BEGIN DATA FOR THE TASK

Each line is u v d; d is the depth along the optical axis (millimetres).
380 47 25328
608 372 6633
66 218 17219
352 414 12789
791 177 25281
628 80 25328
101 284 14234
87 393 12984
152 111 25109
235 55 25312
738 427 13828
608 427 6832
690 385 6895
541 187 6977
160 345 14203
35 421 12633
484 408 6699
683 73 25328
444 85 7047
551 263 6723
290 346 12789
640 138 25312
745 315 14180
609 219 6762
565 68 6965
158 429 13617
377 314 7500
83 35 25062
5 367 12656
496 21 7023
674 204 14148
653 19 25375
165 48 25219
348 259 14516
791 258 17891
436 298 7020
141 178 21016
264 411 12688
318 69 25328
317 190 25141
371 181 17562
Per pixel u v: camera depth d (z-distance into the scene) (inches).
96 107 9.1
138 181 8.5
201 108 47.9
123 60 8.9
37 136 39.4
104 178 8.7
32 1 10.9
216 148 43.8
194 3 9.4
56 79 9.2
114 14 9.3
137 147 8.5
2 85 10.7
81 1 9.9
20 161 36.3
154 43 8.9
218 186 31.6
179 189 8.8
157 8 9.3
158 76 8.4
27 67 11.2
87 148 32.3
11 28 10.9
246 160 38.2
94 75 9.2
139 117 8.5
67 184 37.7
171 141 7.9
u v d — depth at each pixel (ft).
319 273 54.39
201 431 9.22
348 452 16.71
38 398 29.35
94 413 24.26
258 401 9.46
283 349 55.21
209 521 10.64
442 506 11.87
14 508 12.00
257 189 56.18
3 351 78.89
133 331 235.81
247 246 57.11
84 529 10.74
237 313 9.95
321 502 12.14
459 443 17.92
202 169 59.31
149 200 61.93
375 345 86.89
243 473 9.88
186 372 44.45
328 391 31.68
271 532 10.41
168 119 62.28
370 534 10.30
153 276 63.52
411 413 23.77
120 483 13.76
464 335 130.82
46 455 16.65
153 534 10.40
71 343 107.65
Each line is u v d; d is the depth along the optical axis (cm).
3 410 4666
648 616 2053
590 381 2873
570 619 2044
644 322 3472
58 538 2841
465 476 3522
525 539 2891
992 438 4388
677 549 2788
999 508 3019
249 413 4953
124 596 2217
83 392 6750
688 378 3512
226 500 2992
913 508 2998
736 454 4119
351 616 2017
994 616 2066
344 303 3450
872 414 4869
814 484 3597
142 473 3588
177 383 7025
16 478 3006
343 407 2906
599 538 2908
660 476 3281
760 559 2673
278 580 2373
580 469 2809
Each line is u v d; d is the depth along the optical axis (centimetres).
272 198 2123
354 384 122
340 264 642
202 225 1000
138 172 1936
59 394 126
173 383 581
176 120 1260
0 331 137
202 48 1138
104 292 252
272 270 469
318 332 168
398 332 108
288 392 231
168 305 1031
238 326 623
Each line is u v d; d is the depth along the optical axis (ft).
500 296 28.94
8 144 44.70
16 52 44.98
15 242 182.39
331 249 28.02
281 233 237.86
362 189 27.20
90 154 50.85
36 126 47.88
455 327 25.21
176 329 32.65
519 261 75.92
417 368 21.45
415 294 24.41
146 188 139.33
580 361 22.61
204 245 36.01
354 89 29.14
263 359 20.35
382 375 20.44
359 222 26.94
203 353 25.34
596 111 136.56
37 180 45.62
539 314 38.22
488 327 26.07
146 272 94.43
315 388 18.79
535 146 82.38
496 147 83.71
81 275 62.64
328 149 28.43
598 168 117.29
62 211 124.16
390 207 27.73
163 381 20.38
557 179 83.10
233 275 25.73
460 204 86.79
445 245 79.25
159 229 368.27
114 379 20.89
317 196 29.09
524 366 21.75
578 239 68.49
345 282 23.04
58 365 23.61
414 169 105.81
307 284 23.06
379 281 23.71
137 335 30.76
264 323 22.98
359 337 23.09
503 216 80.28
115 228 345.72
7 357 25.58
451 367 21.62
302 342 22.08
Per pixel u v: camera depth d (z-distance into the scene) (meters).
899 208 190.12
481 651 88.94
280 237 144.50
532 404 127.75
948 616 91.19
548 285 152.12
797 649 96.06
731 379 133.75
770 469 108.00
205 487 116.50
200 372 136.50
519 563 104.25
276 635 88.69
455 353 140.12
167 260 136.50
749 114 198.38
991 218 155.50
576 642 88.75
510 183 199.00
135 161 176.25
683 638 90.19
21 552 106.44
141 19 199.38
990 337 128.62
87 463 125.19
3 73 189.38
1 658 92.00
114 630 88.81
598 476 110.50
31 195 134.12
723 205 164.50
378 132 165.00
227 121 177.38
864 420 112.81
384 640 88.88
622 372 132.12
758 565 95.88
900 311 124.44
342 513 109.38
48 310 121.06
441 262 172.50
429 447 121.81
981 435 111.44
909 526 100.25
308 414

END DATA FOR THE TASK

● **YOUR OBJECTIVE**
When the line with "344 303 3450" is reached in the data above, start copying there, and copy each line exactly until the line with "176 120 1260" has been copied; copy nothing else.

● **RESULT**
344 303 3450
872 414 4869
814 484 3597
142 473 3588
177 383 7025
16 478 3006
343 407 2906
599 538 2908
660 476 3281
760 559 2673
278 580 2373
580 469 2809
Each line is u v d; d is the depth along the optical axis (centimetres).
272 198 2123
354 384 122
340 264 642
202 225 1000
138 172 1936
59 394 126
173 383 581
176 120 1260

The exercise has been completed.